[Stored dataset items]
start
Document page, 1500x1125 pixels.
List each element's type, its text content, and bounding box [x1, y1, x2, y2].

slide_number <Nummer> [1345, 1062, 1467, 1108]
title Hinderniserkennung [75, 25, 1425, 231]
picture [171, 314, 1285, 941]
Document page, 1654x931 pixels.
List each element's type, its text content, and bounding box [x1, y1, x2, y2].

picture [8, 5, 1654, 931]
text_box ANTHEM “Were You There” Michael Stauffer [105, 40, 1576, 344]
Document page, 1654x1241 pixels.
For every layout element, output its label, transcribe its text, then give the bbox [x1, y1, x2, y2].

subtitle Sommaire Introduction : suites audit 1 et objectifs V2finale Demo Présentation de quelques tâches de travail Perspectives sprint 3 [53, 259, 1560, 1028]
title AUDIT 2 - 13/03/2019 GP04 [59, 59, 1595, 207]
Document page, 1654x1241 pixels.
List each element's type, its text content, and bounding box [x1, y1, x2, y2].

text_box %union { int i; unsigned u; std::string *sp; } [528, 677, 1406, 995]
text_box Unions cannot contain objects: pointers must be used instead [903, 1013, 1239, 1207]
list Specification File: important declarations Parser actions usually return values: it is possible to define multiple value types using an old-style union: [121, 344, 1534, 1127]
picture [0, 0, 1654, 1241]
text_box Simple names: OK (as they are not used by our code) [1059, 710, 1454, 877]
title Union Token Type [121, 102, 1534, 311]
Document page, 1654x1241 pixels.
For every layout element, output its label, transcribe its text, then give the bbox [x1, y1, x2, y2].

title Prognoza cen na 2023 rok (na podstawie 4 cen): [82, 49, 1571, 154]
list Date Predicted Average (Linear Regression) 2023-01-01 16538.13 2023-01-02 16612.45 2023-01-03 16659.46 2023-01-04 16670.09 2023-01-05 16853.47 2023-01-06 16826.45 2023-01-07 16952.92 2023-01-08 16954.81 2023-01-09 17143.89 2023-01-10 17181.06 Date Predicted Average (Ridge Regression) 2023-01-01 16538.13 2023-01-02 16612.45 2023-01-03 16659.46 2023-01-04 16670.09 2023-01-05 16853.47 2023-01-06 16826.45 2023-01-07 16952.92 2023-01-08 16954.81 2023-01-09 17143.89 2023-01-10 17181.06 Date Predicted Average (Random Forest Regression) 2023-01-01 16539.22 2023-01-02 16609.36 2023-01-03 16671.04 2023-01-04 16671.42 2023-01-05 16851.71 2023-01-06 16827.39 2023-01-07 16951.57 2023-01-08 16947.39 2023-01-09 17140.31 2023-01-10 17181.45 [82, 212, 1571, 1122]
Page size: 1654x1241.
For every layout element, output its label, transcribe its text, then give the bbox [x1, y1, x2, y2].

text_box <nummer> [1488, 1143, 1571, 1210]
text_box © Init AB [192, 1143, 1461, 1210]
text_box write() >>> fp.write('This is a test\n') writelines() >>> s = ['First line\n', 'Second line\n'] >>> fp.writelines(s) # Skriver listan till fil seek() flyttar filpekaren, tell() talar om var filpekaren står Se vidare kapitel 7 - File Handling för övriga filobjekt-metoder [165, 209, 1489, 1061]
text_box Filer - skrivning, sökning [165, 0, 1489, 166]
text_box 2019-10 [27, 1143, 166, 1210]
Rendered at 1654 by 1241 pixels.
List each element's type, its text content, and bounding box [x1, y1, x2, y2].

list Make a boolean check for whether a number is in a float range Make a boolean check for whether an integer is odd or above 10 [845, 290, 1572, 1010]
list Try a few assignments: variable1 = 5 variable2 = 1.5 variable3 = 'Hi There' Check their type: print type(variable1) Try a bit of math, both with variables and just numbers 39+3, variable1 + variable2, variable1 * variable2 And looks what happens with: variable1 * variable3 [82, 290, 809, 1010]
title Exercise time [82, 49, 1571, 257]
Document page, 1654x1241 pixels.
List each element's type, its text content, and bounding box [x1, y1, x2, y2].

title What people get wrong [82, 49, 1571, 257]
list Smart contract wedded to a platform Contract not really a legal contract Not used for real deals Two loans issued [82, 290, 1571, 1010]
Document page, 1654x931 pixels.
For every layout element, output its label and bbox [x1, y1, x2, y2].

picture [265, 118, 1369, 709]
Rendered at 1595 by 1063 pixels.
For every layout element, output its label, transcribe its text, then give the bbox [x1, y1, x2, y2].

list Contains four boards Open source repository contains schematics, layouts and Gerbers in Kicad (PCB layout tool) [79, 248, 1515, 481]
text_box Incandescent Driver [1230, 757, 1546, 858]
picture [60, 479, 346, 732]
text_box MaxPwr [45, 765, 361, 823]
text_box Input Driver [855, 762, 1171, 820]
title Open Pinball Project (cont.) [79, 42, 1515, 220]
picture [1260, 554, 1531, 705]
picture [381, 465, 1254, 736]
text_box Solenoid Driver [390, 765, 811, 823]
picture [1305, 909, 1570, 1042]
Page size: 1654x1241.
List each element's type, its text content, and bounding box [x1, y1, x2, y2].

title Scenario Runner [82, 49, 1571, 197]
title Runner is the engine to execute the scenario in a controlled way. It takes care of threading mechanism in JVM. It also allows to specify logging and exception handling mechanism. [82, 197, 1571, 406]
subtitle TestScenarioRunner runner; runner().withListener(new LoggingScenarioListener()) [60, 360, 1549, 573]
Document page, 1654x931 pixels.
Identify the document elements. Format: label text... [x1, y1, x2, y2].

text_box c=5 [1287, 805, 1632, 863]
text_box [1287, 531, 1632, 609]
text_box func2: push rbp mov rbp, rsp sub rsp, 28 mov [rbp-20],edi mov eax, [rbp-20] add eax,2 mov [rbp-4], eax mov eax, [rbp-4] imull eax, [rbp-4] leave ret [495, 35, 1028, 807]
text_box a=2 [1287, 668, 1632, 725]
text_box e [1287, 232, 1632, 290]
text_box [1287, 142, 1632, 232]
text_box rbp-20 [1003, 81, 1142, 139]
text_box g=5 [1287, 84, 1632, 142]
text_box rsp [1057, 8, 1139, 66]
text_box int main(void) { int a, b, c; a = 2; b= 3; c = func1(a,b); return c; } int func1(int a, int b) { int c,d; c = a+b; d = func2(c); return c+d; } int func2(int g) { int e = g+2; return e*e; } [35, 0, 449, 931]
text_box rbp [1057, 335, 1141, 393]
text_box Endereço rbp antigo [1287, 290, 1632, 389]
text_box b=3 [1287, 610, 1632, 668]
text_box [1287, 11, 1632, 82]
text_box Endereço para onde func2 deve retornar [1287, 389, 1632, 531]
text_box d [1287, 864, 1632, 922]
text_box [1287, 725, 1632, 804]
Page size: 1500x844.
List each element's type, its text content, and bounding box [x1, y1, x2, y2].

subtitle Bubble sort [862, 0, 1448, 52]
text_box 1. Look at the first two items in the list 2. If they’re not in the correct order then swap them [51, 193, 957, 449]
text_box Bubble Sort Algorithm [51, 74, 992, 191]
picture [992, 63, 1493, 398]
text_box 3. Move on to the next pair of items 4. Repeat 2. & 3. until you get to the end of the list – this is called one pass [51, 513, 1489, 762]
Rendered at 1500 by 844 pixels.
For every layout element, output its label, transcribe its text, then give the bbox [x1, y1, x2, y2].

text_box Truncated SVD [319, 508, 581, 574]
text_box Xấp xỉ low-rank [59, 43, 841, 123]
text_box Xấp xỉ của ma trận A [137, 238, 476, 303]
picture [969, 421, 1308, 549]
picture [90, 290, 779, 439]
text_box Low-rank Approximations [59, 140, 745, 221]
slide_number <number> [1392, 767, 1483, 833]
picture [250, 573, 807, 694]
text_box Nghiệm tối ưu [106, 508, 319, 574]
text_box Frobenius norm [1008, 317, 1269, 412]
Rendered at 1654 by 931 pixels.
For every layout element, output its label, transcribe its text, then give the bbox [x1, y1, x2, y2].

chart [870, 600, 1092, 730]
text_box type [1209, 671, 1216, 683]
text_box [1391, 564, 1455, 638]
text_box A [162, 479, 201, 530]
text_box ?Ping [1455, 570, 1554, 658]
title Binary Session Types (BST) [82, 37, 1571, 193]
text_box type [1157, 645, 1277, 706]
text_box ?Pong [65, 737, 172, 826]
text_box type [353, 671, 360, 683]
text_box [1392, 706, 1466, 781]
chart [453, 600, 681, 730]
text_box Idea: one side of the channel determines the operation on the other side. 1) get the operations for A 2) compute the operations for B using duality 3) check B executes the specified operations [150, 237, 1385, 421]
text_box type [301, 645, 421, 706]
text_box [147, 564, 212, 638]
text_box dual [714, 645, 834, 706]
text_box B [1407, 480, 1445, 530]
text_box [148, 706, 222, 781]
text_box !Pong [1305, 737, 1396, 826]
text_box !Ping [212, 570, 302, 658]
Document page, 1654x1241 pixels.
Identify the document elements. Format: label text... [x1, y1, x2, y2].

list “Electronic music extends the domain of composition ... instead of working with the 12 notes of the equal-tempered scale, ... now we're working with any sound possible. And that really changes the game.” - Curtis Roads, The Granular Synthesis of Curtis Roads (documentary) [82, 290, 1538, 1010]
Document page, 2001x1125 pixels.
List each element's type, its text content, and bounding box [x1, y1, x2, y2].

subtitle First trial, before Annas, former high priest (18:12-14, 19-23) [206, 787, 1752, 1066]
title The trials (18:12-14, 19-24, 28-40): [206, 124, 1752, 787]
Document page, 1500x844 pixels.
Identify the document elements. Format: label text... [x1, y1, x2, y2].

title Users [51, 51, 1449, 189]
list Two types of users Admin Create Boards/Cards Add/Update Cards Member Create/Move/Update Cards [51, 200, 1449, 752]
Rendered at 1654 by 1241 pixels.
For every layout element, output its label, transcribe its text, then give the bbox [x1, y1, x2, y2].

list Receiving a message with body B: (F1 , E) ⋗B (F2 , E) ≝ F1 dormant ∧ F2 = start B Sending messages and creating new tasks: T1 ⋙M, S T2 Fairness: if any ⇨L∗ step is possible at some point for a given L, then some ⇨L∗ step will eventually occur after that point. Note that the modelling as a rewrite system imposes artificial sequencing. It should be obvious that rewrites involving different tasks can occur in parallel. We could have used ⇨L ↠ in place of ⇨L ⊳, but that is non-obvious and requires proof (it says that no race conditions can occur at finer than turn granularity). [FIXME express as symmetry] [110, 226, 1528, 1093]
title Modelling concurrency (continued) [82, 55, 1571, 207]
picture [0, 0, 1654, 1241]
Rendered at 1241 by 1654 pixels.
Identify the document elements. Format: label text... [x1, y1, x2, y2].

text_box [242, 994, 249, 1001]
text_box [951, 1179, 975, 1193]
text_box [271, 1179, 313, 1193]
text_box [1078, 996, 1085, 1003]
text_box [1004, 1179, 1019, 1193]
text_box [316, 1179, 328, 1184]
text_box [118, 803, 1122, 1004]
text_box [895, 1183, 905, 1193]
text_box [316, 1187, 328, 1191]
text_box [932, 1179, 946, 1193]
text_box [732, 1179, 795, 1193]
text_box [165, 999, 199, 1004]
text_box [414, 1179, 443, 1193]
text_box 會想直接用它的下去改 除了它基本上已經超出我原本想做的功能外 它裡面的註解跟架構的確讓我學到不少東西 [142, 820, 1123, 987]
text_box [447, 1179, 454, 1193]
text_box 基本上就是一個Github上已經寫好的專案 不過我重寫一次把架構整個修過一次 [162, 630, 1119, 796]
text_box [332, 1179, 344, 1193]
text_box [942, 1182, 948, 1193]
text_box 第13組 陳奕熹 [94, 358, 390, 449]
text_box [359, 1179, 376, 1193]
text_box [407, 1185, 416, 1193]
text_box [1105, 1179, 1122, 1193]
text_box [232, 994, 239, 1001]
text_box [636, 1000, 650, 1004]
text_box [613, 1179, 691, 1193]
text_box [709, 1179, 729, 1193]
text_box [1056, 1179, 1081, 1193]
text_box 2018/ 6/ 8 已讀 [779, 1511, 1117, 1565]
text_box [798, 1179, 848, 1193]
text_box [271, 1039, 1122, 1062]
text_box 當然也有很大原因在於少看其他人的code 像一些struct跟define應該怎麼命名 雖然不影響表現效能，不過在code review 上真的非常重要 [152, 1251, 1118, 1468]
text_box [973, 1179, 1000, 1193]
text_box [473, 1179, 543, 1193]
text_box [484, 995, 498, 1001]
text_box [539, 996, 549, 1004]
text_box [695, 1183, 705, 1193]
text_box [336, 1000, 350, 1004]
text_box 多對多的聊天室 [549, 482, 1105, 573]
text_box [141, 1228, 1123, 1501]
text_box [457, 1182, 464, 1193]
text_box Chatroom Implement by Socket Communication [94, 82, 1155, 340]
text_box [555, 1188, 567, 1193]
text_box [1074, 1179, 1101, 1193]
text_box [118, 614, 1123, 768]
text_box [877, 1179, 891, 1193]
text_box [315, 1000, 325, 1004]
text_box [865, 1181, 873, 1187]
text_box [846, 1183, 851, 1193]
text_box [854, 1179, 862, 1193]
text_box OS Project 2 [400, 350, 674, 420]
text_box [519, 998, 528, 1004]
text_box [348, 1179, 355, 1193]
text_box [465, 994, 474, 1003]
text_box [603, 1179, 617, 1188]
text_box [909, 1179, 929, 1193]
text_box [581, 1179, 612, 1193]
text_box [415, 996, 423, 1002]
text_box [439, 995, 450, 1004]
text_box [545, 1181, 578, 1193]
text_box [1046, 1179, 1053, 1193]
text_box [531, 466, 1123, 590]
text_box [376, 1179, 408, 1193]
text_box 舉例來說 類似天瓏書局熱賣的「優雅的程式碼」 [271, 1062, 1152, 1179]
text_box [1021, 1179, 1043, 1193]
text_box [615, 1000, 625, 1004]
end
(WHAT YOU NEED TO DO) Could you copy the entries above exactly, from the start through the line containing "title Union Token Type [121, 102, 1534, 311]"?

(RESPONSE)
Document page, 1500x1125 pixels.
List each element's type, its text content, and bounding box [x1, y1, x2, y2].

slide_number <Nummer> [1345, 1062, 1467, 1108]
title Hinderniserkennung [75, 25, 1425, 231]
picture [171, 314, 1285, 941]
Document page, 1654x931 pixels.
List each element's type, its text content, and bounding box [x1, y1, x2, y2].

picture [8, 5, 1654, 931]
text_box ANTHEM “Were You There” Michael Stauffer [105, 40, 1576, 344]
Document page, 1654x1241 pixels.
For every layout element, output its label, transcribe its text, then give the bbox [x1, y1, x2, y2].

subtitle Sommaire Introduction : suites audit 1 et objectifs V2finale Demo Présentation de quelques tâches de travail Perspectives sprint 3 [53, 259, 1560, 1028]
title AUDIT 2 - 13/03/2019 GP04 [59, 59, 1595, 207]
Document page, 1654x1241 pixels.
List each element's type, its text content, and bounding box [x1, y1, x2, y2].

text_box %union { int i; unsigned u; std::string *sp; } [528, 677, 1406, 995]
text_box Unions cannot contain objects: pointers must be used instead [903, 1013, 1239, 1207]
list Specification File: important declarations Parser actions usually return values: it is possible to define multiple value types using an old-style union: [121, 344, 1534, 1127]
picture [0, 0, 1654, 1241]
text_box Simple names: OK (as they are not used by our code) [1059, 710, 1454, 877]
title Union Token Type [121, 102, 1534, 311]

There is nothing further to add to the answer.